### Direction A
Translate this sentence from the passage on Perl modules below into Spanish: "There's a third basic data type: the object."
### Direction B
List every item of information that the passage on Perl modules below says an AddressEntry object would store as properties.

So far, we've mostly stuck to writing everything for our programs ourselves. One of the big advantages of Perl is that you don't need to do this. More than 1,000 people worldwide have contributed more than 5,000 utility packages, or modules, for common tasks.

In this installment, we'll learn how modules work by building one, and along the way we'll learn a bit about object-oriented programming in Perl.

What Is an Object?

Think back to the first article in this series, when we discussed the two basic data types in Perl, strings and numbers. There's a third basic data type: the object.

Objects are a convenient way of packaging information with the things you actually do with that information. The information an object contains is called its properties, and the things you can do with that information are called methods.

For example, you might have an AddressEntry object for an address book program - this object would contain properties that store a person's name, mailing address, phone number and e-mail address; and methods that print a nicely formatted mailing label or allow you to change the person's phone number.

### Data segment
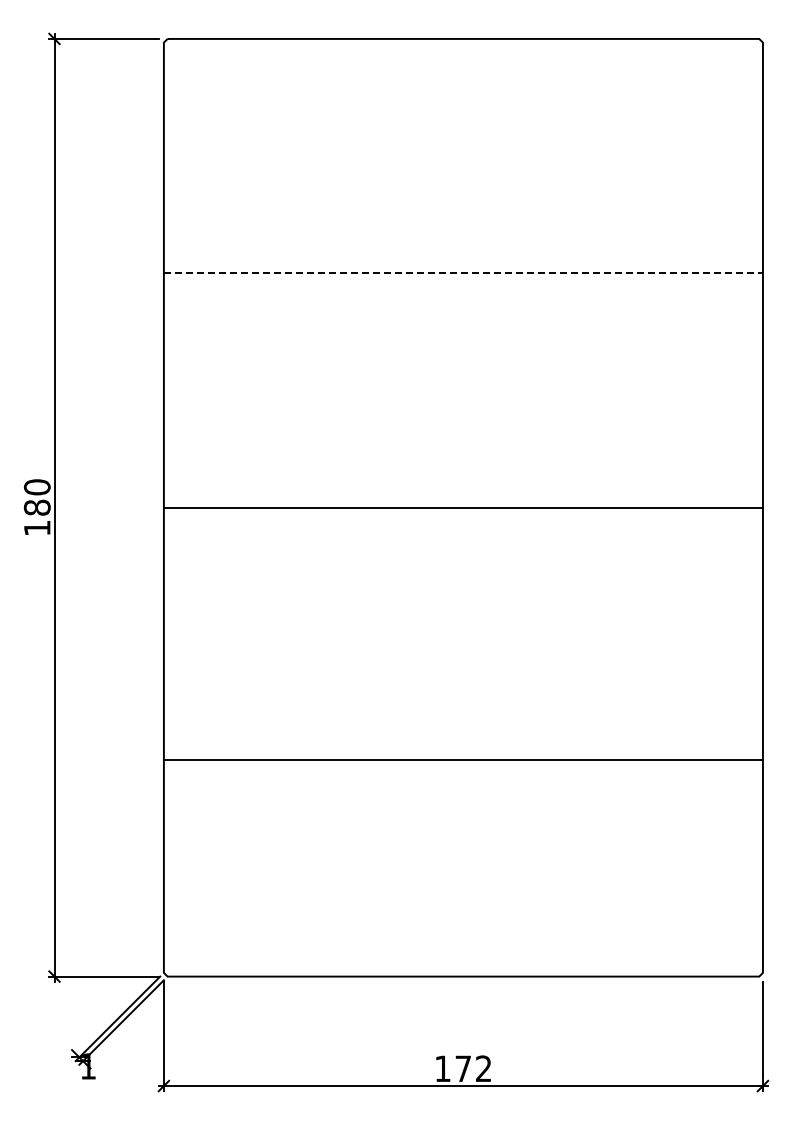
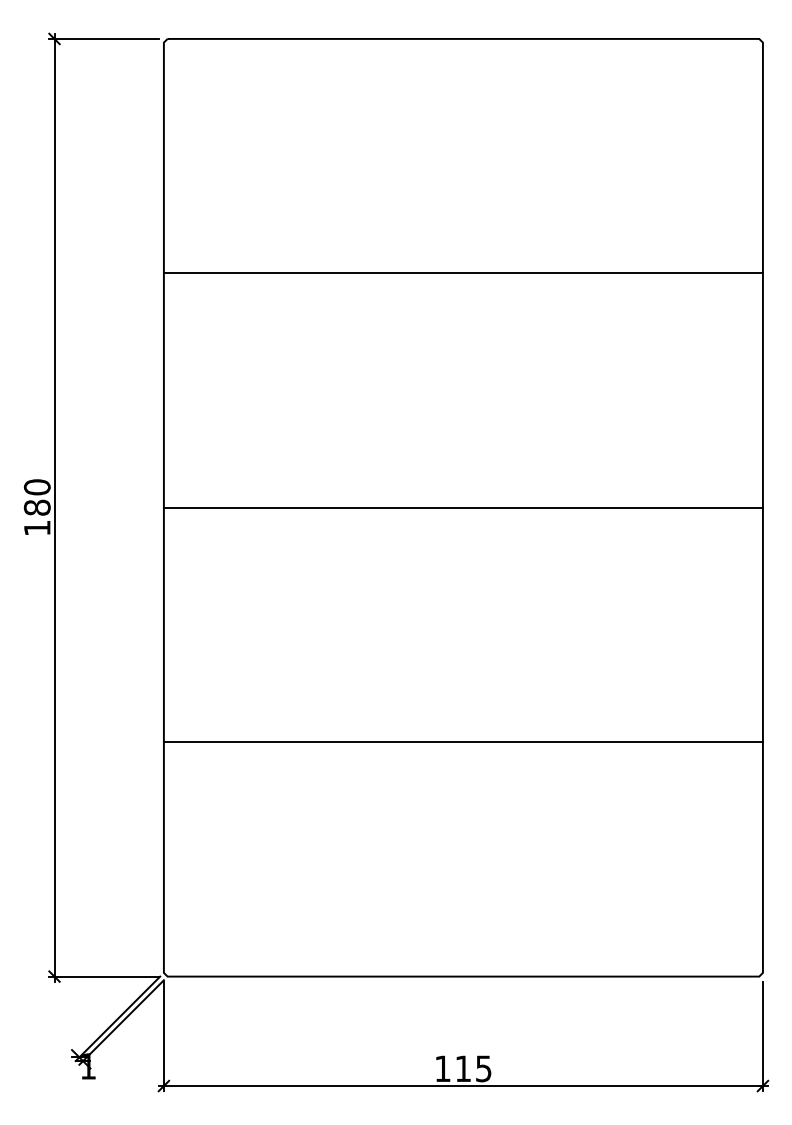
line at (463, 273): dashed -> solid
line at (462, 760) position: (462, 760) -> (462, 742)
text at (473, 1068): 172 -> 115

### Expected answer A
Hay un tercer tipo de dato básico: el objeto.

### Expected answer B
- a person's name
- mailing address
- phone number
- e-mail address